I have always felt sorry for our Y7s. In their very first week of secondary school life they are all funneled into the hall, sat at desks, made to be silent and instructed to take CAT tests. It makes me wonder what they think we are like, if that is what we think is the most important thing they should be doing to start off their KS3 and 4 educational career. Mind you that would be hypocritical of me, as we in Geography give our pupils a baseline test in their second lesson to assess where they are in their Geographical skills and understanding. We base ours on a good one I stole from @davidErogers a couple of years back.
When we have looked at these results we have noticed 2 things: 1) they are rather low and 2) by the end of the year most pupils have really improved. Does this mean that our Geography team is stunningly gifted at our job? or is it that Primary School teachers are notably poor at theirs? Or is that Primary school teachers are inflating the levels of their pupils at the end of KS2?
I personally don’t believe any of these are the case. And I specifically find it distasteful when secondary colleagues of mine propose the last of these to be the case.

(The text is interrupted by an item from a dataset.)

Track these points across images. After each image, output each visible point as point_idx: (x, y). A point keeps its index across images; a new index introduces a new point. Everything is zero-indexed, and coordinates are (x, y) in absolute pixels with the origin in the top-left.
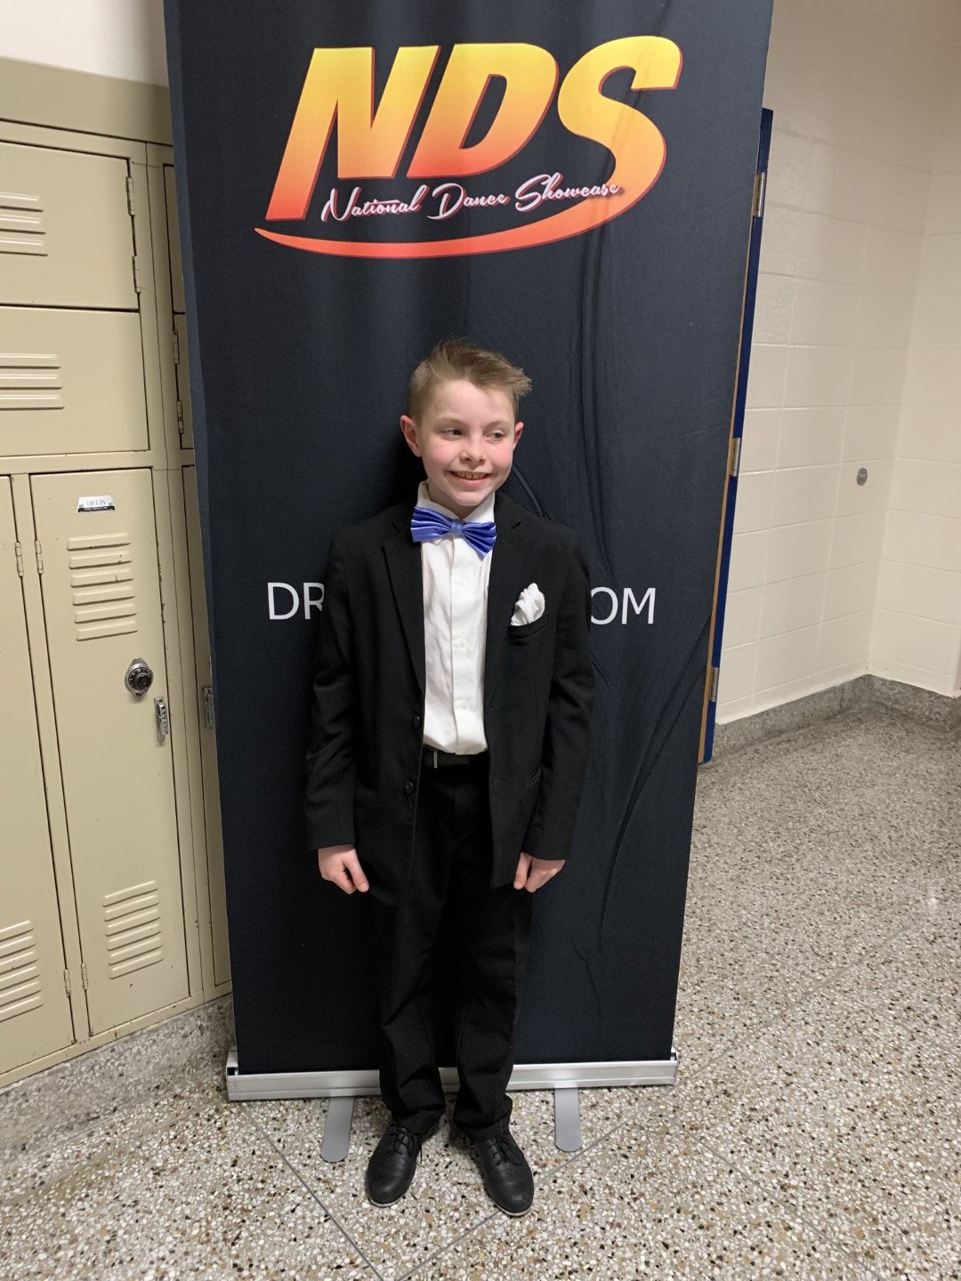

But I have been suggested another possible cause and I think it is one that rings true. Primary schools are pressured to get the best possible Levels for their y6 pupils. these SATS are taken in May when there are still probably 9 weeks or so of the year remaining. After that the pressure is off. There is a chance to do whole school productions and the like is quite rightly grasped with both hands. This means that pupils aren’t being educated in a “NC level” style for 3 and half months. That is a long long time in the life of an 11 year old. They are then expected to walk into this new classroom staffed by this strange Geography teacher and sit a Geography test to prove how well they can explain the human impacts of a tourist development in a rural area or something similar. This would be like asking Gareth Bale to play like its the European champions League Final in his first pre season friendly away at Stevenage in August.
So for September 2013, we are going to teach our new year 7s all about the wonders of geography for half a term and then in late October ask them to sit an assessment. Alas, with the increasing demand for data at all times, in all classrooms and for all cohorts ( I mean pupils) I cannot see the whole year group September tests disappearing any time soon.